Greek Guide

Lesvos Beaches Greece Lesvos

Lesvos Beaches Greece Greek Holiday Destinations

Lesvos offers a large number and wide variety of beaches from deserted pebble coves to glorious sandy stretches awash with bars, watersports and other tourist facilities. If you're the sort of person who needs to visit a different beach every day of your holiday then this is the island for you. There are beaches where you can windsurf, jet ski and down cocktails at the water's edge. And there are quiet corners where you can safely skinny dip in solitude without the threat of company, even in high season.

The capital Mytilini has a town beach, Tsamakia, flanking the huge walls of the Byzantine castle. You pay to get in and it's by no means one of the island's best beaches but it's handy if you're staying in town and there's a good view of the hill top castle from the sea.

The lake like Gulf of Yera, to the west of the town has several beaches with shallow water and wonderful views across this virtually land locked bay.

At the south eastern corner of the island there's the pebble beach of Haramidha which has several good tavernas. Three kilometres west along the coast there's the more scenic, sandy double cove of Ayios Ermoyenis. The beaches here tend to get crowded, especially at weekends in July and August, because of their proximity to the capital.

The best beach on the south coast is idyllic Vatera which rates as one of the finest stretches of sand in the whole of Greece. The huge beach extends for seven kilometres and is backed by green hills and lapped by wonderfully clean and calm water, making this an ideal spot for families.
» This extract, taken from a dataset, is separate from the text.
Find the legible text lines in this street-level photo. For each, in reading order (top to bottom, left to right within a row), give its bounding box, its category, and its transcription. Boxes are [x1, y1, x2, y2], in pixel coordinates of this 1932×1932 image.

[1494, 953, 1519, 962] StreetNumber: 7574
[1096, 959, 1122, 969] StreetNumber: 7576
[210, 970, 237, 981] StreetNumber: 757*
Plomari, east along the coast from Vatera, is a traditional town with pretty cobbled streets and old style houses leading down to the fishing harbour and marina. It's a laid back beach resort, swarming with Scandinavian package holidaymakers in high season. This is the place to sample some of the local ouzo which is produced here and is famous throughout Greece.

Melinda, six kilometres west of Plomari, is an attractive fishing village with a 700 metre sand and shingle beach at the mouth of a canyon. To the east of Plomari lies Agios Isidoros which is ideal for snorkelling because although the beach is sandy there's a rocky shelf beneath the crystal clear water.

The busiest and best known beach resort on the island is Skala Eresou on the west coast which attracts a mixed bag of holiday hordes from north European package holidaymakers and hippy types to archaeologists and lesbian groups. The three kilometre sandy beach here comes a close second to Vatera and offers all manner of tourist facilities including seafront tavernas with wooden dining platforms by the water. The resort has developed over the site of ancient Eresos which was the birthplace of Sappho, one of the greatest poets of Ancient Greece. Sappho devoted her erotic poetry to her female followers, prompting speculation about her sexuality and establishing her as an idol for gay women of future generations.

Petra is the most popular beach resort on the north coast but if you're looking for a secluded spot you can walk or take a boat excursion from Mithymna to find one of the many quiet coves which pepper this stretch of coastline.

Eftalou is within easy walking distance of Mithymna and offers a beautiful stretch of black sand and pebble beach along with the thermal baths where you can soak in healing waters of 46C.

Tsonia, 300 kilometres east of Mithymna at the north east tip of the island, is a lovely 600 metre beach of pink volcanic sand. You can reach it by boat or down a dirt track leading from Klio.